A resident of Mingora, who managed to use a rare working phone line this morning to speak to his family, said most of the Taliban had holed themselves up in the business district of the city, where bigger buildings with basements provide better cover than homes. He said the fighting there had been intense, especially yesterday, when the military used helicopter gunships to bomb buildings.
He told his family that the mood in the city was tense, and that residents had very little food, no gas, and no way of getting supplies.
"Whatever they already have, they're living on that," he said.
The military was forbidding people from leaving their homes, he said, warning that anyone who is walking on the street would be considered a militant and be shot.
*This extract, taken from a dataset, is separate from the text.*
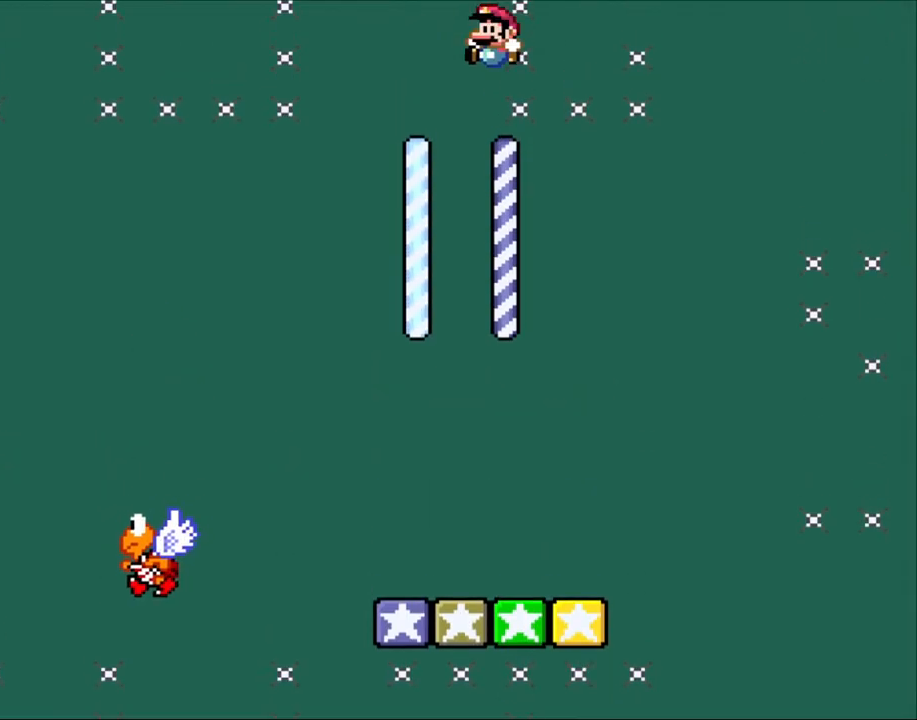
{"dt_ms": 500, "buttons": ["B", "Y"], "events": [[67, "DPAD_LEFT", "up"], [367, "DPAD_LEFT", "down"], [467, "DPAD_LEFT", "up"]]}
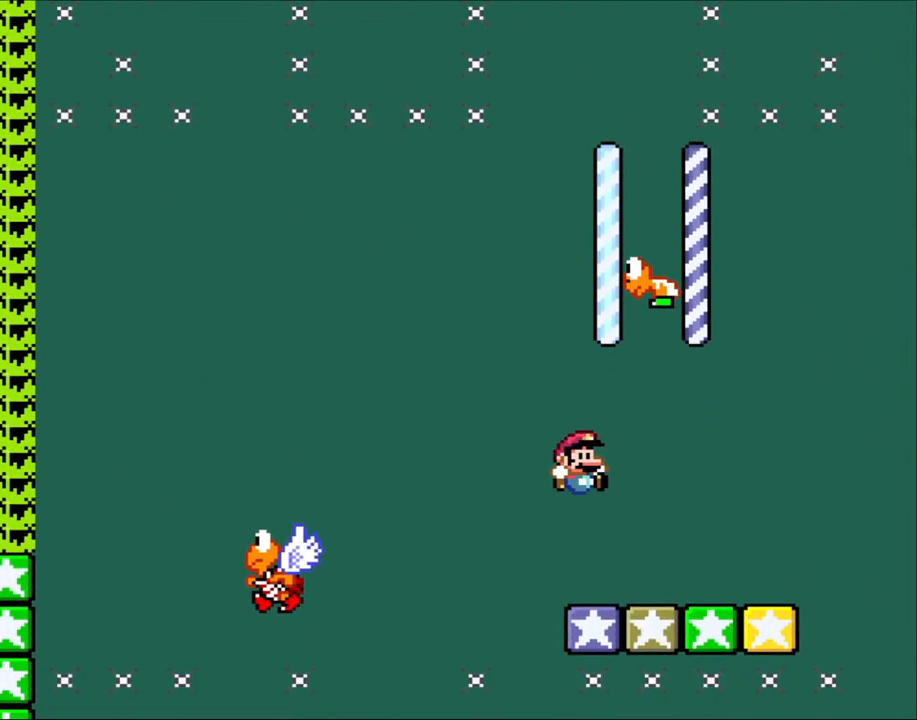
{"dt_ms": 500, "buttons": ["B", "Y", "DPAD_LEFT"], "events": [[33, "B", "up"], [33, "DPAD_RIGHT", "down"], [183, "DPAD_RIGHT", "up"], [233, "DPAD_LEFT", "down"], [383, "B", "down"]]}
The army is worried, he said, that Taliban fighters who had shaved off their beards and cut their long hair could slip out, pretending to be residents fleeing their homes.
Human rights organizations today asked the Pakistani military to find a way to relieve residents' suffering.
"People trapped in the Swat conflict zone face a humanitarian catastrophe unless the Pakistani military immediately lifts a curfew that has been in place continuously for the last week," Brad Adams, the Asia director of the New York-based Human Rights Watch, said in a statement today. "The government cannot allow the local population to remain trapped without food, clean water, and medicine as a tactic to defeat the Taliban."
But today Abbas, the army spokesman, called that proposition "militarily unviable," arguing that the army has all along been trying to convince all local residents to leave, but that the operation could not be stopped at their current stage.
The Mingora resident told his family that most of the homes had been spared and the military seemed to be relying on precision strikes against buildings from which fighters were firing on troops.
Aid agencies say the military has not been so precise in other areas of the Swat Valley.
In its statement today Human Rights Watch accused the military of killing at least 19 civilians in Charbagh, which is about 10 miles north of Mingora. The military strongly denied the story, saying that no forces had even "oriented" toward Charbagh, which is still largely under control of the Taliban. Abbas said any operation in Charbagh would come "at a later stage."
The military's fight is one of its most intense against the Taliban since 9/11. Six soldiers had been killed in last 24 hours, the army said in a statement, bringing the total number of soldiers killed in the current operations to more than 70. The army says about 1,100 Taliban fighters out of approximately 4,000 have been killed. The number is impossible to verify independently.